I CAME across an old-school distracted driver the other day.
It happened during a merge onto Interstate 95 from State Route 3 in typical midmorning weekday traffic, which usually makes the merge easy. But one car just kept cruising along, blocking my path to the right lane.
I slowed to get in behind the lollygagger, noticing as the car passed that the driver was busy flipping open a folder on the steering wheel.
As I passed on the left, the driver continued reading the folder contents, the car seeming to drive on its own (nope, it wasn’t a Tesla).
This is the driving world we live in, folks.
It’s not just cellphones that grab our attention while driving.
Distractions, distractions, everywhere distractions—so many it’s becoming a challenge to watch out for the distracted drivers.
grading Virginia’s driver cellphone laws
Let’s get real, though—cellphones are the key element in the distracted driving problem.
A recent report focuses more on this newer and growing form of distracted driving, giving states grades for how many cellphone distracted driving laws each has.
Virginia earned a “B” grade for having three cellphone distracted driving laws: a cellphone ban for drivers younger than 18; a similar ban for school bus drivers; and a texting ban for all drivers.
LetsTalk.com, a website dedicated to finding cellphone deals, produced the report.
Eight states earned a grade of “A” for having four cellphone distracted driving laws. One state, Montana, got an “F” for having no such laws.
It’s difficult to gather comprehensive data on distracted driving, but LetsTalk.com pulled available statistics for its report to highlight some telling findings:
More than 9 percent of all fatal crashes in the U.S. in 2016 were related to distracted driving.
Drivers in their 20s are most likely to be involved in deadly distracted driving crashes.
More men are involved in distracted driving crashes than women.
The report writers suggest that cellphone laws for drivers have a positive impact on deadly crashes. The report found that states with no cellphone laws for drivers had a higher rate of fatal crashes than those with such laws.
States with no cellphone laws for drivers have a fatal crash rate of 17.7 per 100,000 while a state with three such laws has a rate of 10.83 per 100,000, the report found.
Traffic shift set for Stafford road
Drivers familiar with the Courthouse Road widening and interchange projects in North Stafford should see another change this week.
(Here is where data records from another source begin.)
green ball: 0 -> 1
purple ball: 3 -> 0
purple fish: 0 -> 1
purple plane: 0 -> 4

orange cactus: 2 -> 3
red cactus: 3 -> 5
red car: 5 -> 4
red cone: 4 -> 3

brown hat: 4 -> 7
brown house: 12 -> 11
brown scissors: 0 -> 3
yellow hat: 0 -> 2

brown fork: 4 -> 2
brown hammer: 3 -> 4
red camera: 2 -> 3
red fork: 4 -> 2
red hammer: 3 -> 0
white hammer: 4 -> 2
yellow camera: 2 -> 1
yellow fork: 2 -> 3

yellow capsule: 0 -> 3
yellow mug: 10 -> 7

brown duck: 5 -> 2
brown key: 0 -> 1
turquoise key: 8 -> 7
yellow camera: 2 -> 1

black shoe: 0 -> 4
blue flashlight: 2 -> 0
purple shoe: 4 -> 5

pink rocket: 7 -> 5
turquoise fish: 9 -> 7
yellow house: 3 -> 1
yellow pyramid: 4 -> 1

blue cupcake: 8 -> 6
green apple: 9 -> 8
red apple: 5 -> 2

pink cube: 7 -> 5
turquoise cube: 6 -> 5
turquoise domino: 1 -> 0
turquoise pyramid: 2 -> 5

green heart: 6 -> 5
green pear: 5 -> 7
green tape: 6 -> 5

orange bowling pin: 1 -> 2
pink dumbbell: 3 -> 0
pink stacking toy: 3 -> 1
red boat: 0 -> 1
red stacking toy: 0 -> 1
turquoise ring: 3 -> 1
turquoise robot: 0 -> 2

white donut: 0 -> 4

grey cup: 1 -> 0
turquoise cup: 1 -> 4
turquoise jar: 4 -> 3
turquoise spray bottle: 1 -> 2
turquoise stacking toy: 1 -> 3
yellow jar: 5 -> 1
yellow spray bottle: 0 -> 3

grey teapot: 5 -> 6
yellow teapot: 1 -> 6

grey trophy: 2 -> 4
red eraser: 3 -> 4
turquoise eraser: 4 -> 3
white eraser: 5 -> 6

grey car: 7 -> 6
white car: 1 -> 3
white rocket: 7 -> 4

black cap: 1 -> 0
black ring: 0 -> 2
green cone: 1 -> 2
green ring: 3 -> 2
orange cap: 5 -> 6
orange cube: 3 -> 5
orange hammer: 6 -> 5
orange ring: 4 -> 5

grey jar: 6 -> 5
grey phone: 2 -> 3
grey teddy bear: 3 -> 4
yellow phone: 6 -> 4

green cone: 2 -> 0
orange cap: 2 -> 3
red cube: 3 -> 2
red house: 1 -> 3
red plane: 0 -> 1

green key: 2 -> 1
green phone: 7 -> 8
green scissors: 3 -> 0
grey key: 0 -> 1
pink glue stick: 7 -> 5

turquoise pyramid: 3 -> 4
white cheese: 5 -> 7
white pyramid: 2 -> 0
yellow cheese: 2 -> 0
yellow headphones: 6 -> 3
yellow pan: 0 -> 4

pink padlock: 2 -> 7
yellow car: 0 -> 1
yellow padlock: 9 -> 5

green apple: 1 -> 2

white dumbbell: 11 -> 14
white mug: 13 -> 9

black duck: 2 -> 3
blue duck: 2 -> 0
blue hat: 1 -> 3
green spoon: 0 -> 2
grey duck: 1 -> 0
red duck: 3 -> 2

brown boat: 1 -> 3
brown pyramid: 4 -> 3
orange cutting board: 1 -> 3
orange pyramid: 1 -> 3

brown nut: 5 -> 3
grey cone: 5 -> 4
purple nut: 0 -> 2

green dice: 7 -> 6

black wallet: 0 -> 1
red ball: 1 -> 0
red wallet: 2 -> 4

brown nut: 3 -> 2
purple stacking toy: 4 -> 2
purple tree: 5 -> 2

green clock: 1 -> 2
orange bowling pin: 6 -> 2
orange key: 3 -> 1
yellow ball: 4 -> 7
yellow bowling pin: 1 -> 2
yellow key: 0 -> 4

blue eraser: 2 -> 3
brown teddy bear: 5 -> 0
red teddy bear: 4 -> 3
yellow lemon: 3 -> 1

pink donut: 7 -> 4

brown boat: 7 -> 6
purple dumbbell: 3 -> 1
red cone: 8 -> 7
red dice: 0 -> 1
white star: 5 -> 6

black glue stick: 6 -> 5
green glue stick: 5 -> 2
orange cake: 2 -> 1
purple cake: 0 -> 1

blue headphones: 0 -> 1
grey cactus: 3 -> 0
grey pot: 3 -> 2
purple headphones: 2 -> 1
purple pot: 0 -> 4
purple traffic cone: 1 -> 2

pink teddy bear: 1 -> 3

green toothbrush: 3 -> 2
The Virginia Department of Transportation said in a news release that a shift for the realigned Wyche Road will open Thursday at a new intersection on Courthouse Road.
With the shift, Courthouse Road traffic will no longer be able to access Wyche Road from the entrance to the temporary commuter lot and traffic signal.
The shift doesn’t mean work at the intersection is complete.
Drivers will continue to experience such things as temporary traffic patterns, changing pavement conditions and markings, as well as an additional traffic shift on Wyche Road later in the project. A stoplight also will be erected at the new intersection.
Work on the Courthouse Road widening west of I–95 is expected to be completed by Dec. 20, 2019, and work on the interchange should be wrapped up by July 31, 2020.